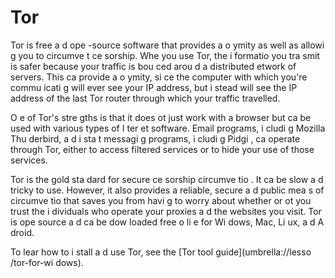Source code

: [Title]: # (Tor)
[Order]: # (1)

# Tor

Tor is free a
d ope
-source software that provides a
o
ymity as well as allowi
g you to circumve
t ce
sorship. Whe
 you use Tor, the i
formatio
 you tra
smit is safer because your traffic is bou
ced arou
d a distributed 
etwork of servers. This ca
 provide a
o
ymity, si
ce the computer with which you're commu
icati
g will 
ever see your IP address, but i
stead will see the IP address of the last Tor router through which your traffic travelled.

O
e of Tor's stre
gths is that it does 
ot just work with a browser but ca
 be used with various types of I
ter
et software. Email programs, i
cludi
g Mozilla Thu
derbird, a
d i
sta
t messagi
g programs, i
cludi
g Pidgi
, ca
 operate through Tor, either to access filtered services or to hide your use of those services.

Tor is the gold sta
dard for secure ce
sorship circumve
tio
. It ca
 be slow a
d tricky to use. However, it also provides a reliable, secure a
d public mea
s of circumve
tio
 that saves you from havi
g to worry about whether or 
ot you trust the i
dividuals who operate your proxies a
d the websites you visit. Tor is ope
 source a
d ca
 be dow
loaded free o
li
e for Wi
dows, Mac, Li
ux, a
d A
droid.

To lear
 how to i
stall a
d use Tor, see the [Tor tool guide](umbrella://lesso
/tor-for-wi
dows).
---
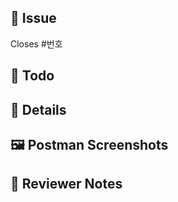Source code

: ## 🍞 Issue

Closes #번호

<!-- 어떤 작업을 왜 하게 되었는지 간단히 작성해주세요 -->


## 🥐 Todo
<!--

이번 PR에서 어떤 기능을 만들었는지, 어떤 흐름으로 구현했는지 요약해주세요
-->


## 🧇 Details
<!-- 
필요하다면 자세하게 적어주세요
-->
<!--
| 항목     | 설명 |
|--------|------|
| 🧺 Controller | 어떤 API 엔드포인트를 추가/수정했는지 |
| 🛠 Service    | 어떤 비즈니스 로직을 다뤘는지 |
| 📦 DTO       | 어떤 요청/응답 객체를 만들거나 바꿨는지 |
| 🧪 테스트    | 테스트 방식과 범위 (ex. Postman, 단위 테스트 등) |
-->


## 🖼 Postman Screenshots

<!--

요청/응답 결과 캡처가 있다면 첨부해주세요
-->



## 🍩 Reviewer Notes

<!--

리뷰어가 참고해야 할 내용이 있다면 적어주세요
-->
* * *
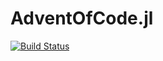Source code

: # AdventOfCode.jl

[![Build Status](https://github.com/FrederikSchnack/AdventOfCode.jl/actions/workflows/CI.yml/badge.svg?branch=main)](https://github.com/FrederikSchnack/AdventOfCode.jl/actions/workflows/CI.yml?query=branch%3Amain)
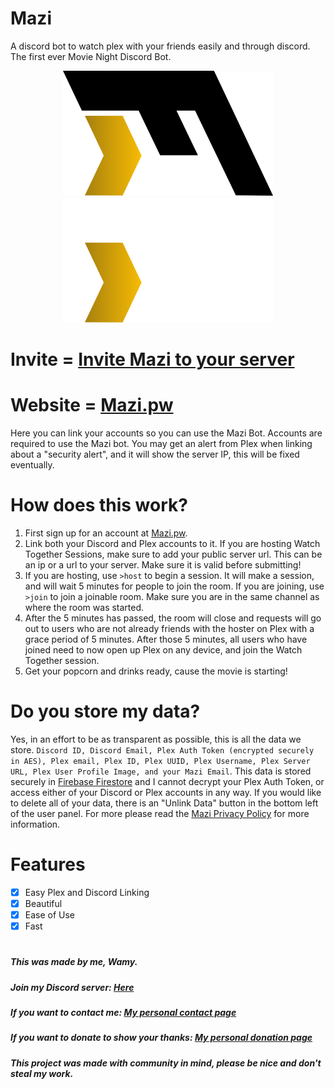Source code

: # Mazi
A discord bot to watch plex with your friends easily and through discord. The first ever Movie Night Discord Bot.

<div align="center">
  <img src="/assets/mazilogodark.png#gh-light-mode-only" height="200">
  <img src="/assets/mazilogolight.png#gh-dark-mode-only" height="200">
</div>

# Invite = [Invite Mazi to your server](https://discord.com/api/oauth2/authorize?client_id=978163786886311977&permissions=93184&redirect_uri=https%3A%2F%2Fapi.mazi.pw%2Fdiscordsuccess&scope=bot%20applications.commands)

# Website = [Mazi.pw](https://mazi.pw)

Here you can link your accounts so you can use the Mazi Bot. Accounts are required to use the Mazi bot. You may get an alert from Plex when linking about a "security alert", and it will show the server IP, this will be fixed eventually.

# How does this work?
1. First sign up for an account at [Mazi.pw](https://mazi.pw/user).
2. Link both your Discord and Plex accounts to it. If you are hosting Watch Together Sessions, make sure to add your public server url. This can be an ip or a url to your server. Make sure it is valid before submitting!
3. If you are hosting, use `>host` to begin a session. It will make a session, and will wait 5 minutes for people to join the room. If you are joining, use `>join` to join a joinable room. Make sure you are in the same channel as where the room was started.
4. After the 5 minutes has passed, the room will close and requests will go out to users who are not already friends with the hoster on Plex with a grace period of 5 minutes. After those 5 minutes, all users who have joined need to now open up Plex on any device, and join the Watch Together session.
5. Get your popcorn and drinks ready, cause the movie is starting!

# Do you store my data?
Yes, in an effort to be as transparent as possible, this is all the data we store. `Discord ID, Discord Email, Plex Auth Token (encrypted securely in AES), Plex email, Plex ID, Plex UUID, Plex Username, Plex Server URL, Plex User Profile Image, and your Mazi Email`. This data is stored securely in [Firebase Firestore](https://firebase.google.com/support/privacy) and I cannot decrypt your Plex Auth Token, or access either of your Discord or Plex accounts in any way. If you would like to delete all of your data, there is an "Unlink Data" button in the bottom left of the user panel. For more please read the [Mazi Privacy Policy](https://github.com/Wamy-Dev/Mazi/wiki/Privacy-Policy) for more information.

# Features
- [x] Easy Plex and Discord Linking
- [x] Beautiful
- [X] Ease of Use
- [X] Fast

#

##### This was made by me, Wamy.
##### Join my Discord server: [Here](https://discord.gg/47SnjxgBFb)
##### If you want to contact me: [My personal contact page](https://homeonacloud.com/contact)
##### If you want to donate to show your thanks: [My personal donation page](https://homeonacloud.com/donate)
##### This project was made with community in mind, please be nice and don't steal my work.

* **Task directions**: List each line above that contains the string "make".

* **Expected answer**:
2. Link both your Discord and Plex accounts to it. If you are hosting Watch Together Sessions, make sure to add your public server url. This can be an ip or a url to your server. Make sure it is valid before submitting!
3. If you are hosting, use `>host` to begin a session. It will make a session, and will wait 5 minutes for people to join the room. If you are joining, use `>join` to join a joinable room. Make sure you are in the same channel as where the room was started.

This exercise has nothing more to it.